===== DATA SUPPLIED =====
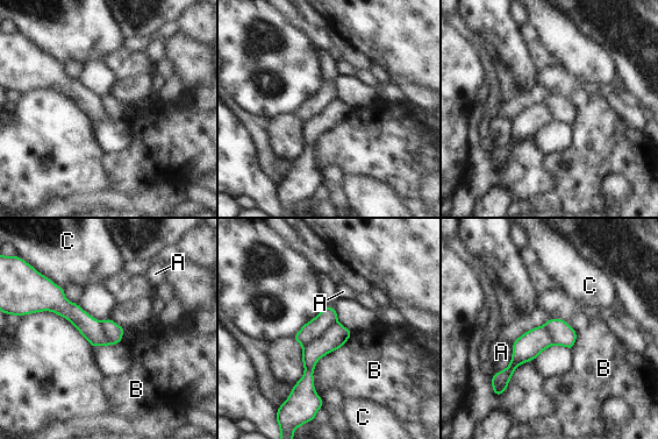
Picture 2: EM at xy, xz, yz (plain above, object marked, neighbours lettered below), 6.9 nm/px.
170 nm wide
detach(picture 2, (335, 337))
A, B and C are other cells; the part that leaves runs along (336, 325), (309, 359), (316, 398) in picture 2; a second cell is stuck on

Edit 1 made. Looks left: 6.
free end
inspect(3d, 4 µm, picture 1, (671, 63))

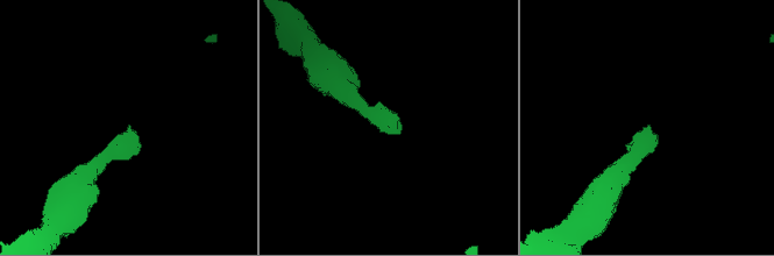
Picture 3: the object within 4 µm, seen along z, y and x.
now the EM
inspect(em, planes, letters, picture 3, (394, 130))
=====
#### [WORK TO BE COMPLETED]
Apart from the images, the entries above must be returned without alteration.

#### [REPLY TO THE EXERCISE]
Picture 2: EM at xy, xz, yz (plain above, object marked, neighbours lettered below), 6.9 nm/px.
170 nm wide
detach(picture 2, (335, 337))
A, B and C are other cells; the part that leaves runs along (336, 325), (309, 359), (316, 398) in picture 2; a second cell is stuck on

Edit 1 made. Looks left: 6.
free end
inspect(3d, 4 µm, picture 1, (671, 63))

Picture 3: the object within 4 µm, seen along z, y and x.
now the EM
inspect(em, planes, letters, picture 3, (394, 130))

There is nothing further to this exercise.